(Information given)
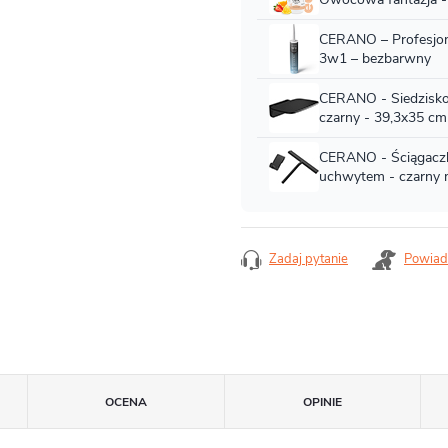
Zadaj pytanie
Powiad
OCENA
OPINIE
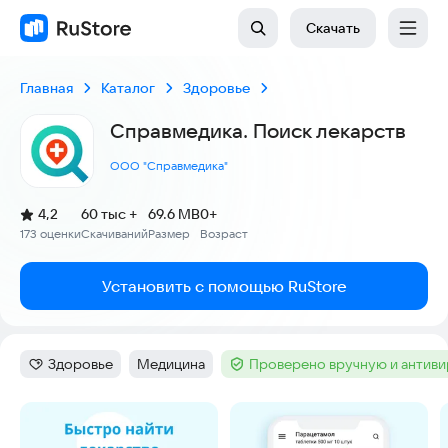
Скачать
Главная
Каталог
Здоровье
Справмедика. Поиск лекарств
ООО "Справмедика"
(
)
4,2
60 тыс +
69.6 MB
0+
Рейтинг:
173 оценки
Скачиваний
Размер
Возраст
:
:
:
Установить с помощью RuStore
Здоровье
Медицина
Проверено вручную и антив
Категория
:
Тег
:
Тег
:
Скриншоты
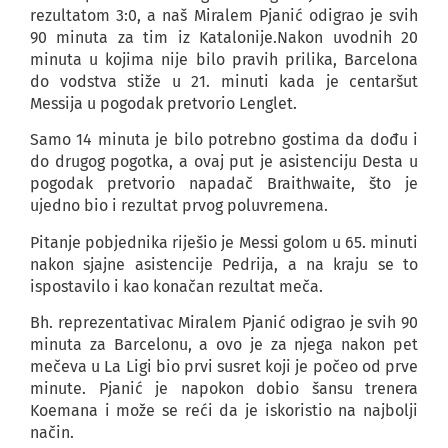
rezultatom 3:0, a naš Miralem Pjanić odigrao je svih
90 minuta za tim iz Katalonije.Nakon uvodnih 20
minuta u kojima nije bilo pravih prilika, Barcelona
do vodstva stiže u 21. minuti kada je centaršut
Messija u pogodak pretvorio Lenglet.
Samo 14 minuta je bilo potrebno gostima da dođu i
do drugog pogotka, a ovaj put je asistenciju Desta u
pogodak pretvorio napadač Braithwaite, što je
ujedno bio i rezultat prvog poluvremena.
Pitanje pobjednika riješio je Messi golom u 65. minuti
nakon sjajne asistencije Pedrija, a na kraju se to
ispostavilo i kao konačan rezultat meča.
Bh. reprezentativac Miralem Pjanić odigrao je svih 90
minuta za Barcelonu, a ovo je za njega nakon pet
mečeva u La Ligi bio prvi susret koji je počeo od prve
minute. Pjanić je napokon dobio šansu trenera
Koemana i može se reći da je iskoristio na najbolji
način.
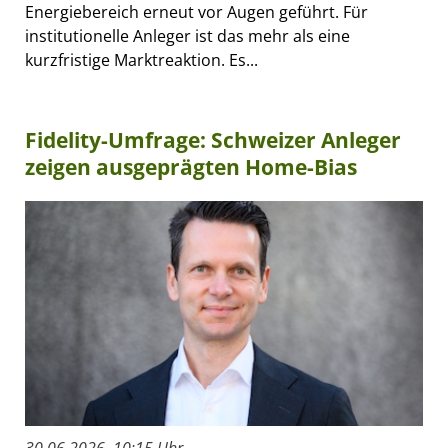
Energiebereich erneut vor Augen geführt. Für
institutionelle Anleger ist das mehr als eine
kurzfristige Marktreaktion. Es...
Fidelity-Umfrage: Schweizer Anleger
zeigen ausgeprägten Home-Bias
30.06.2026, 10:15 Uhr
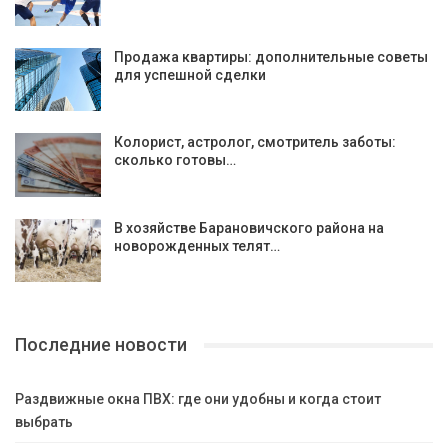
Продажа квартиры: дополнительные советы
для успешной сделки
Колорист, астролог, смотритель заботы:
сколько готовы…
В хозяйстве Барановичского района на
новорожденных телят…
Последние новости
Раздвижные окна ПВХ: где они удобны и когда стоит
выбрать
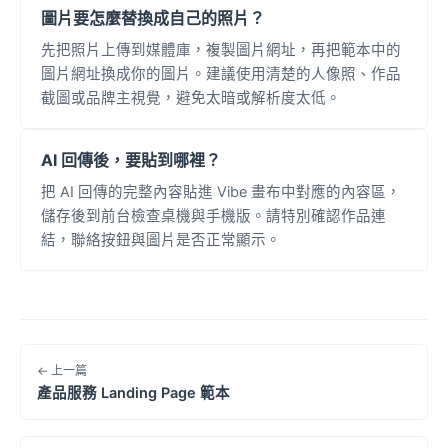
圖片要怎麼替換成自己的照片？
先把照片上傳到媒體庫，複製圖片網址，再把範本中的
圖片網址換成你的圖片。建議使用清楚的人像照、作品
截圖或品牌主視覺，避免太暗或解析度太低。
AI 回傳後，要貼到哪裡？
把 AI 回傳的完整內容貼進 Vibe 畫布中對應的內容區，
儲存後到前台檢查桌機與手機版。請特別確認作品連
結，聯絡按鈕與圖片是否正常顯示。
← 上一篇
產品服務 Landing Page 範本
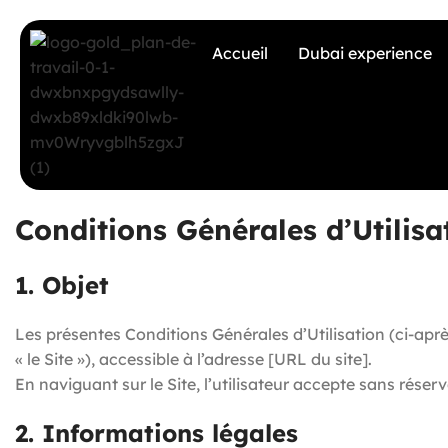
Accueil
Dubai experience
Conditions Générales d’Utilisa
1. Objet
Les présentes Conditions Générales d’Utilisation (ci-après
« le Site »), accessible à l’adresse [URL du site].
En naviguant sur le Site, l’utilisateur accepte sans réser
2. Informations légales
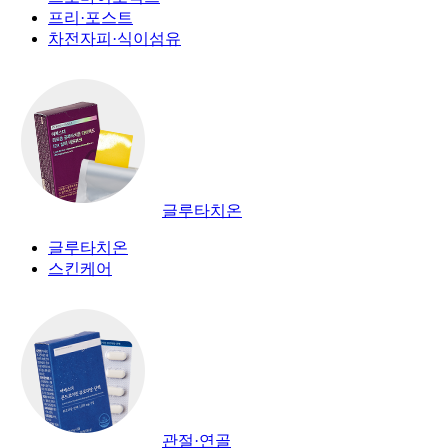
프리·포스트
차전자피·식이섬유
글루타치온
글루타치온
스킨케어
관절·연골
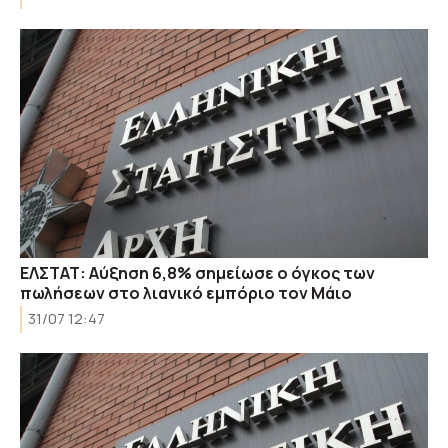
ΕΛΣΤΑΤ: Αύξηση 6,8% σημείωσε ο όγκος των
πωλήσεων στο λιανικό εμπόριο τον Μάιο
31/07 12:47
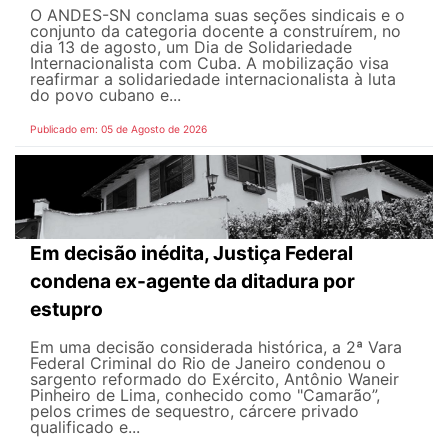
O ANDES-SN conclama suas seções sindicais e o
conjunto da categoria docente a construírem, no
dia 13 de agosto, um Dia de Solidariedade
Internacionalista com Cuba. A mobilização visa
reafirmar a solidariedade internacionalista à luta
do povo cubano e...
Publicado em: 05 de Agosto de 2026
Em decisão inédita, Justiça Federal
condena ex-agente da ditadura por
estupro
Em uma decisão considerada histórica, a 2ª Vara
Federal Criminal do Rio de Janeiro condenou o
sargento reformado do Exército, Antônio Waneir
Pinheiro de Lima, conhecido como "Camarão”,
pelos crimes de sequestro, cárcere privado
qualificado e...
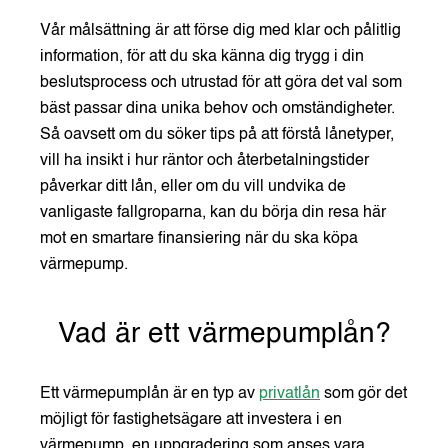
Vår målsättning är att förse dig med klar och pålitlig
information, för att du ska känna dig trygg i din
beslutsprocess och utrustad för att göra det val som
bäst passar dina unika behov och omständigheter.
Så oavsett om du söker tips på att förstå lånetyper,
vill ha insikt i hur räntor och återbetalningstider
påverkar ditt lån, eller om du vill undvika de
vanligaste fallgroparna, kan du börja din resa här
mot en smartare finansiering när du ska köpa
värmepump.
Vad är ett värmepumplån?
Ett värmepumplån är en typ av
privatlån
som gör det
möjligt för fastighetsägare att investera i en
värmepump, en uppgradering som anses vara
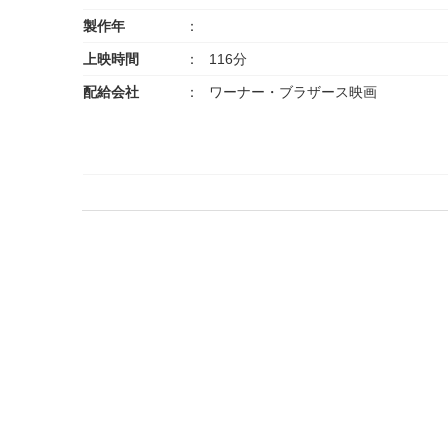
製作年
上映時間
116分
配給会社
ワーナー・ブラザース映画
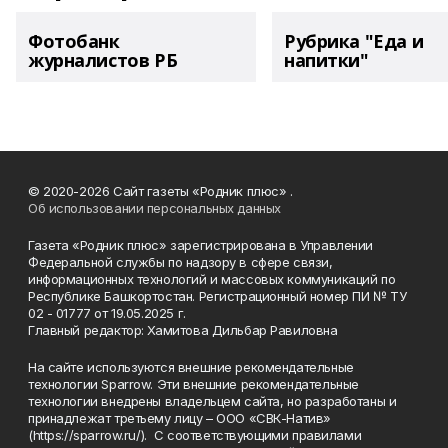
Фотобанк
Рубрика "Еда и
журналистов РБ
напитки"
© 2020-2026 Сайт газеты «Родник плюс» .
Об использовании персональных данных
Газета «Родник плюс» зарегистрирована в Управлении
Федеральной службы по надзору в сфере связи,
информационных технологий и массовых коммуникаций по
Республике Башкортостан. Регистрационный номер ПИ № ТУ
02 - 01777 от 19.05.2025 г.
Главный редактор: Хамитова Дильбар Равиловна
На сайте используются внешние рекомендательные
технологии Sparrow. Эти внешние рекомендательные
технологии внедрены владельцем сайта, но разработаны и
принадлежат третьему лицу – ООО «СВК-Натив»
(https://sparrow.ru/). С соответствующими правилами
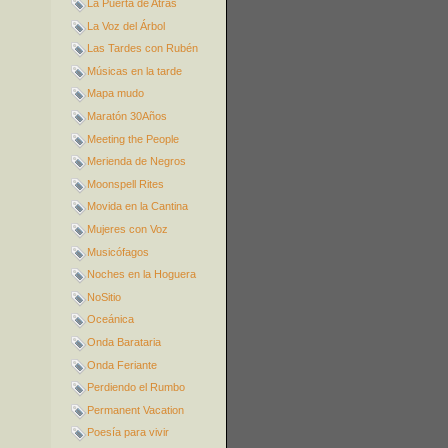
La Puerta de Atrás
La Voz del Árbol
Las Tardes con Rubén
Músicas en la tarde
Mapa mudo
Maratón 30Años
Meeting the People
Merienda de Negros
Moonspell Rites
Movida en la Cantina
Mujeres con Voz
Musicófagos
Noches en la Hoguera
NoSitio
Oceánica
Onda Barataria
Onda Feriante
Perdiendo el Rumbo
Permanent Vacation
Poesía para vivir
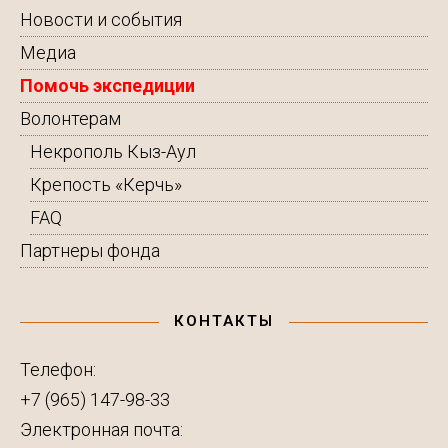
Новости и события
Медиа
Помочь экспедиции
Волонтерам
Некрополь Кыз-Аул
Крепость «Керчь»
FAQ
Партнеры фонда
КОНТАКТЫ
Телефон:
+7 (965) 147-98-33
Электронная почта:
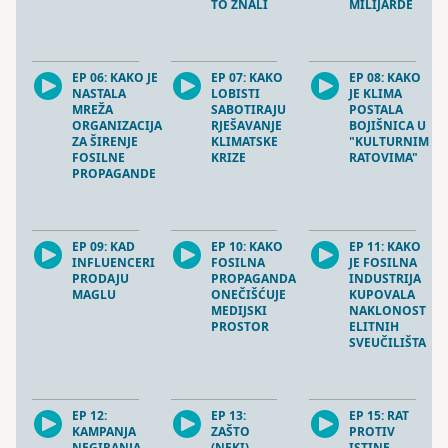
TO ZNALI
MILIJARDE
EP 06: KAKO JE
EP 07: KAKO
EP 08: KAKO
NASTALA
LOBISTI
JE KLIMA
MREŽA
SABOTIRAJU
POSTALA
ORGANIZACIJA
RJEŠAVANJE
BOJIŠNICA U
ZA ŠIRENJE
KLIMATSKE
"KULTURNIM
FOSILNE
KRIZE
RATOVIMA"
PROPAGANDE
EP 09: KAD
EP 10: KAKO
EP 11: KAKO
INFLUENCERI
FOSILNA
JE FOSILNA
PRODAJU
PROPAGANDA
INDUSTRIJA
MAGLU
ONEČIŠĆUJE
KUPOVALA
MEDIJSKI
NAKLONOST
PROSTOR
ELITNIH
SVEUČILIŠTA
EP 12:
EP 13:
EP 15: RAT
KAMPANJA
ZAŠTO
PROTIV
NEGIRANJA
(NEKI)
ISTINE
(End Information given)
Task details.
Filter the records for lines holding the string "decisão". Copy each one.

Exercise output.
Em decisão inédita, Justiça Federal
Em uma decisão considerada histórica, a 2ª Vara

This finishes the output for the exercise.